YOUR OBJECTIVE
Answer with the exact lines of the following material from the one containing "X0174266Y0123000D03*" through the one containing "X0271266Y0344000D03*", both end lines included.

DATA FOR PROCESSING
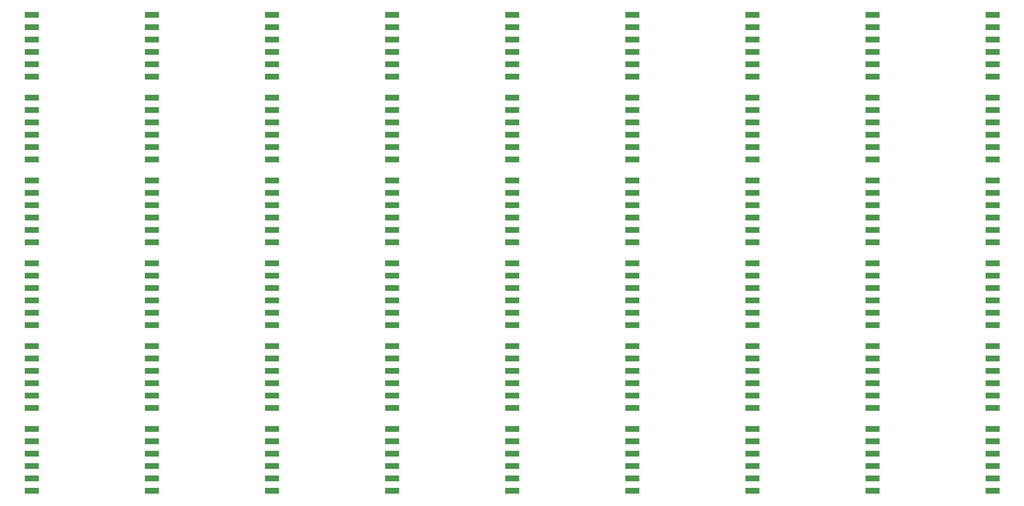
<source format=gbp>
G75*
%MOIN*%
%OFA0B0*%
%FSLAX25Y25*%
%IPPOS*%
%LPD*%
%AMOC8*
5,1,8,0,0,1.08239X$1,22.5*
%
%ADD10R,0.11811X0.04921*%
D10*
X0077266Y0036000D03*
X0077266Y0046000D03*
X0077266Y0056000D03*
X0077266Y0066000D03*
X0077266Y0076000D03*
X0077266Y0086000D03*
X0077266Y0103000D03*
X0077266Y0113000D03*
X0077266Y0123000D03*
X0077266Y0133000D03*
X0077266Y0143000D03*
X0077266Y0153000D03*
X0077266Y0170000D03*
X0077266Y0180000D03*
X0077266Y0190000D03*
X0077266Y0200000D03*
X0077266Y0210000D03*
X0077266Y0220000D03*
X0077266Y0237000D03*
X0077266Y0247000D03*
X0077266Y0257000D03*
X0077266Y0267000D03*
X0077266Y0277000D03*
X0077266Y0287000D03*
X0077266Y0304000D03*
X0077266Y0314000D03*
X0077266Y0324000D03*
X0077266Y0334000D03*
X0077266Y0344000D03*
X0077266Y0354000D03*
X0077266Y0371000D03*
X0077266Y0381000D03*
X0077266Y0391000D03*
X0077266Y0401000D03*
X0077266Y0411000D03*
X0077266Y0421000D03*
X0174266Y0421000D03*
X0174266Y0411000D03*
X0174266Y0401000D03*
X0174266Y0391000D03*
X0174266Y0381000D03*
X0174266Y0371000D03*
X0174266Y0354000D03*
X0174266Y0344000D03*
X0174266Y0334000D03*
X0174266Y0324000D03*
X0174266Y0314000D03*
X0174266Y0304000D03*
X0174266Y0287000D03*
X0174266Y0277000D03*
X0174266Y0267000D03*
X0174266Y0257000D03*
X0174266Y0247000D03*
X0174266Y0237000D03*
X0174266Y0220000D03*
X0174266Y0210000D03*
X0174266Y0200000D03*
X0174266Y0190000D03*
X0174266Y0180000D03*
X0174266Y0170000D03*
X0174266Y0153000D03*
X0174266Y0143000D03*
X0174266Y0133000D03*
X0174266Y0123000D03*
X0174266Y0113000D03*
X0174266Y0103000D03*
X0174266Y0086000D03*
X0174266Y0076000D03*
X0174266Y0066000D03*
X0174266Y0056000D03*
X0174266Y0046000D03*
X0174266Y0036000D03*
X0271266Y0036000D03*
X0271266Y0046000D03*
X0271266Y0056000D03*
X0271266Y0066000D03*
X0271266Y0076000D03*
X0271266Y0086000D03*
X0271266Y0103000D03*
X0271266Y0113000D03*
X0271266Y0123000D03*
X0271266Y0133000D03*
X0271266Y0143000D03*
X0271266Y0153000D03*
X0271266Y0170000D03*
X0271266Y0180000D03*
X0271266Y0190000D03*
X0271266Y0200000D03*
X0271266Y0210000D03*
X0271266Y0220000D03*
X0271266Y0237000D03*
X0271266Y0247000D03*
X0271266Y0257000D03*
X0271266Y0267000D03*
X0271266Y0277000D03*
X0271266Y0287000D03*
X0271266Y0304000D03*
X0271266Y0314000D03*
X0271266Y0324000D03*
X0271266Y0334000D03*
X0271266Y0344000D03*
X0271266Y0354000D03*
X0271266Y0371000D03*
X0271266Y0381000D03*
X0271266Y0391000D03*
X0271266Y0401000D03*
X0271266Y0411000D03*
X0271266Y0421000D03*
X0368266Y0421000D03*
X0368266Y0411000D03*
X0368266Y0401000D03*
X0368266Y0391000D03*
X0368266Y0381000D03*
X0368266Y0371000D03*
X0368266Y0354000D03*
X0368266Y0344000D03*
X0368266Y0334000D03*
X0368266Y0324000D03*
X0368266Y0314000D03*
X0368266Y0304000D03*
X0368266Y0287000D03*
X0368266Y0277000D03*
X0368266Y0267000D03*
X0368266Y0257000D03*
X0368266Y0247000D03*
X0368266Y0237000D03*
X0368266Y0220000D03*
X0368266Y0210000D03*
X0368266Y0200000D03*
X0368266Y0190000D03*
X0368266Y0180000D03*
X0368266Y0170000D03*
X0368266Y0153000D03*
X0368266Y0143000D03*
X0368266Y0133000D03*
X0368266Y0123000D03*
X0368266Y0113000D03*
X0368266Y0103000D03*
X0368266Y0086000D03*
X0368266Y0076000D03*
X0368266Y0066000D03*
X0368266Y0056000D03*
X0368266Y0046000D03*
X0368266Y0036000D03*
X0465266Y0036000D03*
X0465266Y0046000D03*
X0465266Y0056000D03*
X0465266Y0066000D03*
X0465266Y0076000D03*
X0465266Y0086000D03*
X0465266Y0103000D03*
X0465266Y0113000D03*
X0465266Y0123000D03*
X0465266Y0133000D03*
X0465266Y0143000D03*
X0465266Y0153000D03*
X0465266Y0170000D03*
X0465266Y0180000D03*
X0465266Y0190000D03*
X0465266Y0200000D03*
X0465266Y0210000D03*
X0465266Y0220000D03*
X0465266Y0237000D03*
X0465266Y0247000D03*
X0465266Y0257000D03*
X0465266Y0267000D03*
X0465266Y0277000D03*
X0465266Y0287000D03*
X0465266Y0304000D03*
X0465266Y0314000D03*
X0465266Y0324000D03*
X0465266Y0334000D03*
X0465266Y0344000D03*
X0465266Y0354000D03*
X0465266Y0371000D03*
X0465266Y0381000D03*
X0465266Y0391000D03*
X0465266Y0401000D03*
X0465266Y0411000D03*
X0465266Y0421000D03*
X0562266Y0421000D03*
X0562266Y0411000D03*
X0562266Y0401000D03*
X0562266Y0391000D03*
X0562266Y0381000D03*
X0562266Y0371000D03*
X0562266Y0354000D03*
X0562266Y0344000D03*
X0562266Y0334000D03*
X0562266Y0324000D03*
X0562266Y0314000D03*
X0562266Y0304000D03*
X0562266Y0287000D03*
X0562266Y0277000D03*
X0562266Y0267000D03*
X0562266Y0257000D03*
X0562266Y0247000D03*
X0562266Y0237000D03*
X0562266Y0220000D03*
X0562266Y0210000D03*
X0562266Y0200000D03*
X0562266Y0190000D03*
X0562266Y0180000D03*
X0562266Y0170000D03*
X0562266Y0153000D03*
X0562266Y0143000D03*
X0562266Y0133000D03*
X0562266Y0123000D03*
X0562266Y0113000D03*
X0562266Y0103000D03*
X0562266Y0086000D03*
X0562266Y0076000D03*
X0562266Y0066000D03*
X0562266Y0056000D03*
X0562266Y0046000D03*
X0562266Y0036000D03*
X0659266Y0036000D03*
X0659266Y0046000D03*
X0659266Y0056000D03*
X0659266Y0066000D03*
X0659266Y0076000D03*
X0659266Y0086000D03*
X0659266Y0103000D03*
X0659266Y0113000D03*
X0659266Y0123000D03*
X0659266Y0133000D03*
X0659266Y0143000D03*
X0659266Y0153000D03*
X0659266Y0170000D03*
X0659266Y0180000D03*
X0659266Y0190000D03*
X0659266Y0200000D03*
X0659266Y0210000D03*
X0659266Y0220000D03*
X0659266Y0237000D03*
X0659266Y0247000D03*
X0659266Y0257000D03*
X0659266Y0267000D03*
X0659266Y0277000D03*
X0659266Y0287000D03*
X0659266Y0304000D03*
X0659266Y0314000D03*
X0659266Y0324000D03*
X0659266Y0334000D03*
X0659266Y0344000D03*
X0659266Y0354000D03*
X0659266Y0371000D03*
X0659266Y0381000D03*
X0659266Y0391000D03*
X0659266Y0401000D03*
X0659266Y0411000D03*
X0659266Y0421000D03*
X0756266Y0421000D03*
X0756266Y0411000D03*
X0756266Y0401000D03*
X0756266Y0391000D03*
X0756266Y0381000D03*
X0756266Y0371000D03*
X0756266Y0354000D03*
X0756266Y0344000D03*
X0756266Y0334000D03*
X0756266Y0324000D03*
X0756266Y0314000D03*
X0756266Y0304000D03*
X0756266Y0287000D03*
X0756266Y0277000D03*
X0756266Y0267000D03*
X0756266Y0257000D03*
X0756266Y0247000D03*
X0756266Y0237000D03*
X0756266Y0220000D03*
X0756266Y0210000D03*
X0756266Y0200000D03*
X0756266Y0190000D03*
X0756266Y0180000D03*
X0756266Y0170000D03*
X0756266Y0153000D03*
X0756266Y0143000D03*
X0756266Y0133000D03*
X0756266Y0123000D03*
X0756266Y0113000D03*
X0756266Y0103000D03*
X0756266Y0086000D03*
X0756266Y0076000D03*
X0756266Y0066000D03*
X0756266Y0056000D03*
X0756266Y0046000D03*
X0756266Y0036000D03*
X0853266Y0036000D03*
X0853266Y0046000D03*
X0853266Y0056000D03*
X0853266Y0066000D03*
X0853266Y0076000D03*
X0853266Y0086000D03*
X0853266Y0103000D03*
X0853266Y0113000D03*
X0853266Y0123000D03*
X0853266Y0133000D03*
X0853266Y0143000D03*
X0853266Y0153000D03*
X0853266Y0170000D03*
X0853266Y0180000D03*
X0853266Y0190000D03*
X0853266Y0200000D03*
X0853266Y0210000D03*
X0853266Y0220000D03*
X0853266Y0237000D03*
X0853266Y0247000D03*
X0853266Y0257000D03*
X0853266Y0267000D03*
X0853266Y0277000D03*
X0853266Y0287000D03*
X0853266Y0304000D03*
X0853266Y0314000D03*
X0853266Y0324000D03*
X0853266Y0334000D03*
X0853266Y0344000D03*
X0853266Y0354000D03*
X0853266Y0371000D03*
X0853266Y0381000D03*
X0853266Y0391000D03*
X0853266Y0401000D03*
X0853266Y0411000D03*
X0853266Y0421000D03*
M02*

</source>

RESPONSE BOX
X0174266Y0123000D03*
X0174266Y0113000D03*
X0174266Y0103000D03*
X0174266Y0086000D03*
X0174266Y0076000D03*
X0174266Y0066000D03*
X0174266Y0056000D03*
X0174266Y0046000D03*
X0174266Y0036000D03*
X0271266Y0036000D03*
X0271266Y0046000D03*
X0271266Y0056000D03*
X0271266Y0066000D03*
X0271266Y0076000D03*
X0271266Y0086000D03*
X0271266Y0103000D03*
X0271266Y0113000D03*
X0271266Y0123000D03*
X0271266Y0133000D03*
X0271266Y0143000D03*
X0271266Y0153000D03*
X0271266Y0170000D03*
X0271266Y0180000D03*
X0271266Y0190000D03*
X0271266Y0200000D03*
X0271266Y0210000D03*
X0271266Y0220000D03*
X0271266Y0237000D03*
X0271266Y0247000D03*
X0271266Y0257000D03*
X0271266Y0267000D03*
X0271266Y0277000D03*
X0271266Y0287000D03*
X0271266Y0304000D03*
X0271266Y0314000D03*
X0271266Y0324000D03*
X0271266Y0334000D03*
X0271266Y0344000D03*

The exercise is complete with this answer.